• **TRECHO FORNECIDO**
______

23/12/2014

Confluências discursivas e (im) produtivas resistências(s) em educação

 

Confluências discursivas e (im) produtivas resistências(s) em educação

 Gabriel dos Santos Kehler[1]

 

Resumo

Dialogam-se em caráter de revisão teórica, naturalizações discursivas do crédulo da humanização do capitalismo.  Assim, em meio a confluídas oscilações, proposita-se na perspectiva crítico freireana, reelaborações políticas no sentido da práxis.

Palavras-Chave: Naturalizações Discursivas. Proposições Críticas. Humanização.

Projeções Iniciais

       Este estudo intenta algumas problematizações no campo discursivo, do qual decorrem naturalizações de relações sociais, próprias da sociedade contemporânea neoliberal, como: a) democracia, b) humanização do capitalismo e c) resistência. Tripé, que em constante confluência[2], devido aos tempos de expansão da lógica mercadológica, se metamorfoseia em âmbitos ilimitados, em que discursos de projetos sociais até então opostos (capitalismo-socialismo) se fundem, disputando o capital.

       Destarte, sob a análise contundente da perspectiva crítica de Paulo Freire, proporemos a possibilidade de um olhar para além das naturalizações, pois compreendemos a importância do pensamento de Freire para o contexto educacional brasileiro e mundial, de maneira que ele reelaborou um sentido práxis sob o real, de problematização acerca dos processos políticos e pedagógicos instaurados principalmente na sociedade latino-americana. Ressalta-se que não concebemos Freire como um romântico banalizado nos processos humanizadores, como muitos assim o propagaram e reproduzem até hoje, mas como aquele que soube ler a realidade política e social, particularmente brasileira, e propor possibilidades para uma luta de bases populares por meio da educação. Educação não ingênua, não pautada apenas na escolarização, mas como transformação social.

        Delimitando o campo do qual se dialoga, se faz necessário na sequência expor argumentos que balizem tal defesa argumentativa, como uma forma de sistematizar alguns pontos e assim, contribuir para a problematização de forma a discutir na perspectiva freireana, e apontar proposições nos sentidos crítico-emancipatórios.

 

Naturalizações do termo democracia: sentidos distintos

            No caso brasileiro o termo democracia se constitui no caráter dos significados, como algo inquestionável, um avanço da sociedade civil, pois simboliza a ruptura com um “longo e doloroso processo sombrio”, no que concernem principalmente as liberdades individuais, como foi o caso da Ditadura Militar (1964 a mais ou menos 1985). Nesse caso específico brasileiro/latino americano, a democracia se materializou com a Constituição Federal de 1988, em tempos que a democracia, agora no âmbito dos sentidos, se naturaliza com a mundialização do capital, com o discurso de globalização.

______

• **DADOS PARA ANÁLISE**
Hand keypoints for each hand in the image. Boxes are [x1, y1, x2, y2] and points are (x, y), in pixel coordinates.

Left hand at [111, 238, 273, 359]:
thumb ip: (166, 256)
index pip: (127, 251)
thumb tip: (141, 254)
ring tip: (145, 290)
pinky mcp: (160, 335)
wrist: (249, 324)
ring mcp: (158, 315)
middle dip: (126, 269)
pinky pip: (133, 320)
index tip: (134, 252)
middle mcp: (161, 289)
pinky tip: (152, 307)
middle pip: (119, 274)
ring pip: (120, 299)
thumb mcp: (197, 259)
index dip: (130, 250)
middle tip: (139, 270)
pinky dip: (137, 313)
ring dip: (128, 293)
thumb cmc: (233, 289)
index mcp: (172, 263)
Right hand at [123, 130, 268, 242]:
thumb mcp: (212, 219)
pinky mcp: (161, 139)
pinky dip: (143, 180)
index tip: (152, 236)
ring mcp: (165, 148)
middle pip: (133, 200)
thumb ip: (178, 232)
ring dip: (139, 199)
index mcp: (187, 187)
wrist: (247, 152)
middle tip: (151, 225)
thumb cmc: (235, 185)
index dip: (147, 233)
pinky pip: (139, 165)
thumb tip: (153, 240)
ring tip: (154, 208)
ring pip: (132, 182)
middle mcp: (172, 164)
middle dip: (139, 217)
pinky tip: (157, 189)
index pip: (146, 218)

______

• **ENUNCIADO DA TAREFA**
Prossiga o artigo sobre naturalizações discursivas em educação, começando logo após a última frase do trecho fornecido.

• **RESPOSTA**
            Desse modo, argumentar sobre democracia possibilita uma vasta gama de interpretações, pois para uma lógica mercadológica, é em nome da democracia que se propaga a “ditadura do capitalismo” (contradição velada) como lógica insuperável ao capital e todas as consequências discursivas, assim como fadação a essa única lógica de ‘socialização’.

            Em contribuição argumentativa, concorda-se com a professora de ciência política da Universidade de York – Toronto, Ellen Wood (2003), que ao enfatizar essa relação entre capitalismo e democracia, provoca:

 

[...] o capitalismo é - em sua análise final - incompatível com a democracia, se por ‘democracia’ entendermos tal como o indica sua significação literal, o poder popular ou o governo do povo. [...] o capitalismo é estruturante antiético em relação à democracia, em princípio, pela razão histórica mais óbvia: não existiu nunca uma sociedade capitalista na qual tenha sido atribuído à riqueza um acesso privilegiado ao poder. Capitalismo e democracia são incompatíveis também, e principalmente, porque a existência do capitalismo depende da sujeição aos ditames da acumulação capitalista e às “leis” do mercado das condições de vida mais básicas e dos requisitos de reprodução social mais elementares, e esta é uma condição irredutível (WOOD, 2003, p. 382).

 

            A autora, ao abordar as relações entre democracia e capitalismo, ainda afirma que “[...] toda prática humana que possa ser convertida em mercadoria deixa de ser acessível ao poder democrático. Isso quer dizer que a democratização deve ir à mão da ‘desmercantilização’. Mas desmercantilização por definição significa o final do capitalismo” (ibidem, p. 382). Logo, como a democracia no seu sentido mercadológico, permite ser desenvolvida ao lado dos modos de produção capitalistas, há uma forte “tendência” seja no âmbito das teorizações filosófico-sociais e principalmente das propagações midiáticas de haver a possibilidade gradual de humanização do capitalismo. Ponto que agora se problematiza.

 

Humanização do capitalismo?

            Uma crença embalada palas tantas reformas socioeconômicas e educacionais[3], incisivamente a partir dos anos de 1990 com a expansão do neoliberalismo[4], com a aparência salvadora, o culto das liberdades democraticamente individuais, acaba muitas vezes, por “maquiar” as falhas e defeitos estruturais do capital, deslocando os sentidos da crise, corroborando para a “falácia do Estado mínimo”. Definição falaciosa, porque a configura-se como realidade de “Estado mínimo para as políticas sociais e de Estado máximo para o capital” (PERONI, 2003).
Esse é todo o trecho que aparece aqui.